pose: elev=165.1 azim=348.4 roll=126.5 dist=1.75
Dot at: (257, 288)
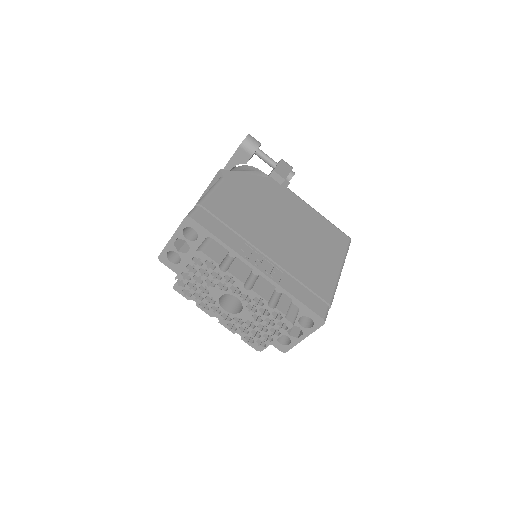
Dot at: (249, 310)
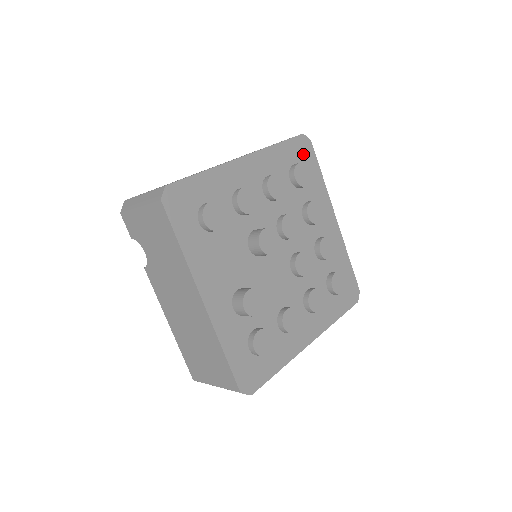
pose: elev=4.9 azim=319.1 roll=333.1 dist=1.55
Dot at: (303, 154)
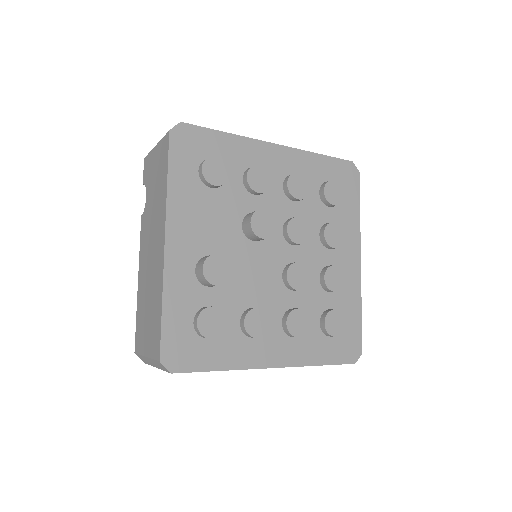
Dot at: (345, 179)
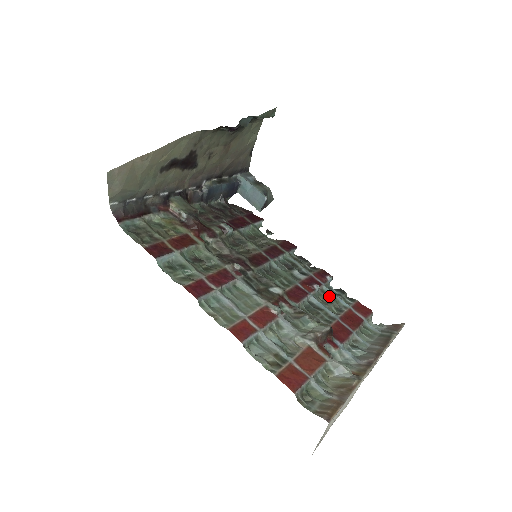
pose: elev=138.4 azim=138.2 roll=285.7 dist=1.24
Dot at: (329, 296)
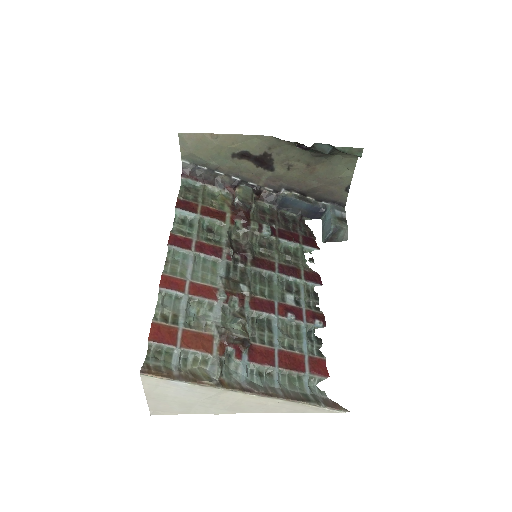
Dot at: (299, 333)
● ● ●
■ What to do
Count how many lines in the rows above contain the string "roll". Reply with the number only.

■ Solution to the problem
3